- _WHAT NEEDS TO BE DONE_: Report how many lines in the records below contain the word "down". Give only the number.

──────── GIVEN ENTRIES

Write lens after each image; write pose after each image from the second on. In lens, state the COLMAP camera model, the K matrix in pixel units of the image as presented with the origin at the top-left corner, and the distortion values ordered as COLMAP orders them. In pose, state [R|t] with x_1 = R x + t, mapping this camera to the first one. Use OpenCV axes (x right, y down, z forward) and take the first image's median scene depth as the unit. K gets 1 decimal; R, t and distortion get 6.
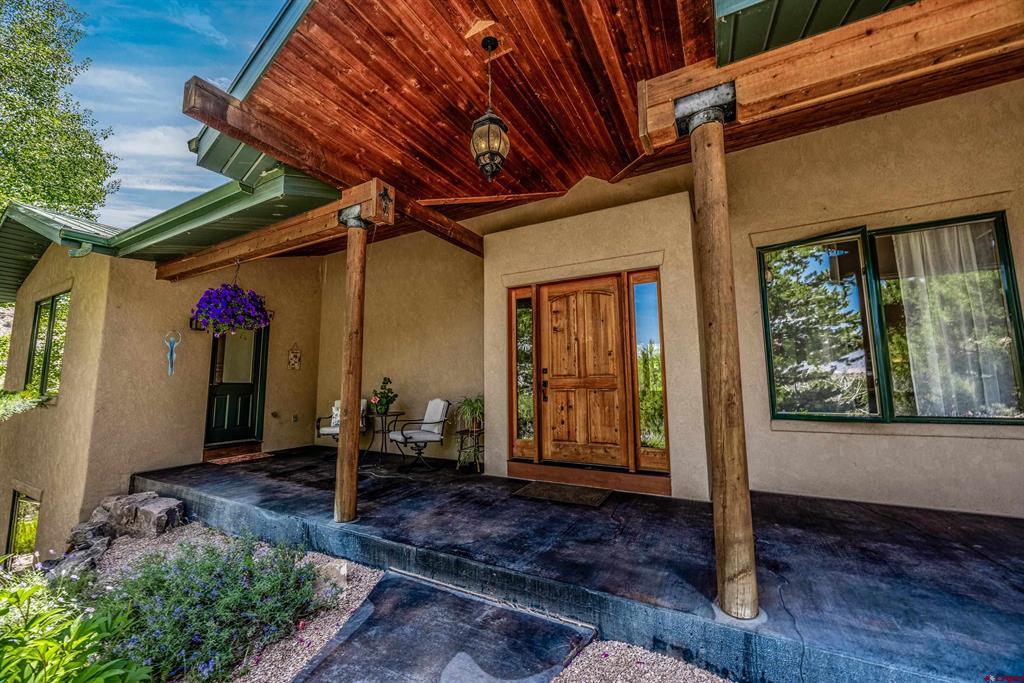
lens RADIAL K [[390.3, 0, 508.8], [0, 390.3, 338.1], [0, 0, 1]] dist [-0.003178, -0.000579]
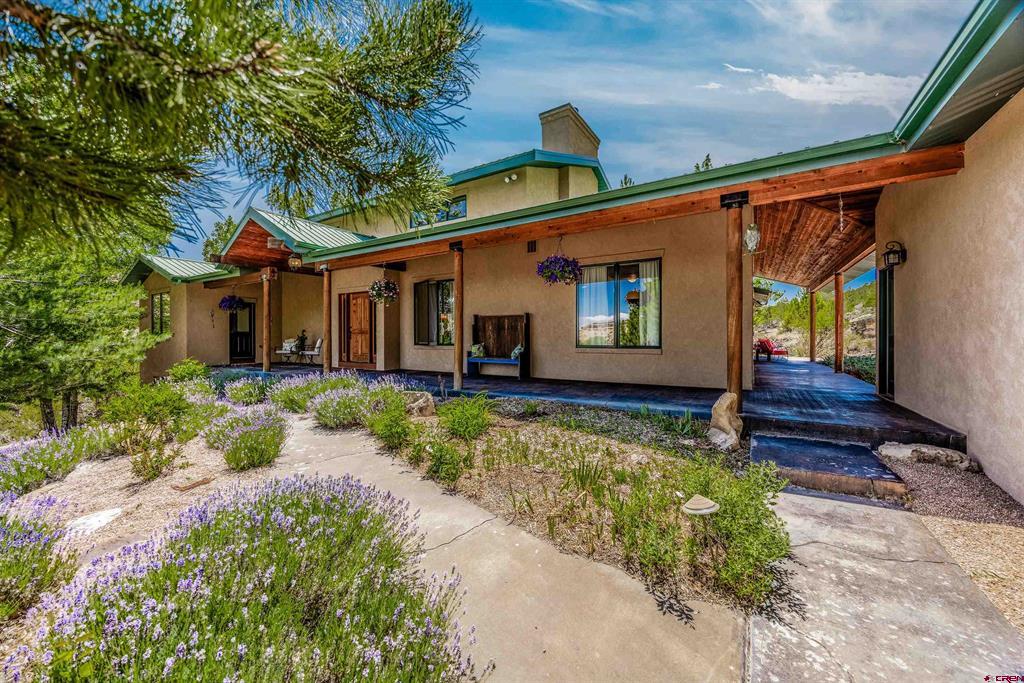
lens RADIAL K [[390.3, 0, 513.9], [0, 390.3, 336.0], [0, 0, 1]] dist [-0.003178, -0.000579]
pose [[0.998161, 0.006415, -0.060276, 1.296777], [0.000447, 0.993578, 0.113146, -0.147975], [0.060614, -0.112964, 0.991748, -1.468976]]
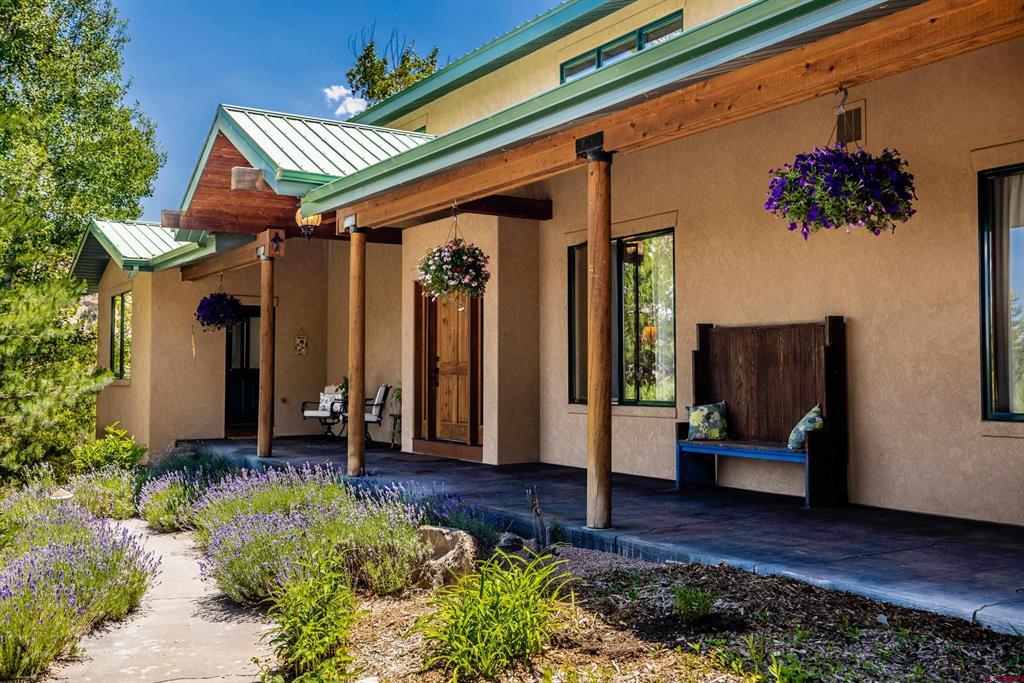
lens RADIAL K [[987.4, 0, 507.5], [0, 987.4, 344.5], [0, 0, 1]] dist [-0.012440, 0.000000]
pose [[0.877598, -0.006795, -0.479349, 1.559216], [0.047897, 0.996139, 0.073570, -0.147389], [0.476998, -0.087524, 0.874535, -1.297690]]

────────────────
──────── GIVEN ENTRIES

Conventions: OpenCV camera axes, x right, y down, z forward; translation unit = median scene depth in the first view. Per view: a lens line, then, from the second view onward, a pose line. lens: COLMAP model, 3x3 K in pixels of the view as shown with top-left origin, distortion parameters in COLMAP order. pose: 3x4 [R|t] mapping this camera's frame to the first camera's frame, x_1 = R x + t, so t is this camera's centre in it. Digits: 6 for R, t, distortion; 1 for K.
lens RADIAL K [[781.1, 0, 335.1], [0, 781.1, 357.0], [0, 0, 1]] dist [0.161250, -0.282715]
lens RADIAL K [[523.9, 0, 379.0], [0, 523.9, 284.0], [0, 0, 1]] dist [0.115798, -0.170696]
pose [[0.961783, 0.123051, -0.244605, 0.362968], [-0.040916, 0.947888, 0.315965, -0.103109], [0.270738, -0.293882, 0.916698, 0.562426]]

────────────────

- _WRITTEN REPLY_: 2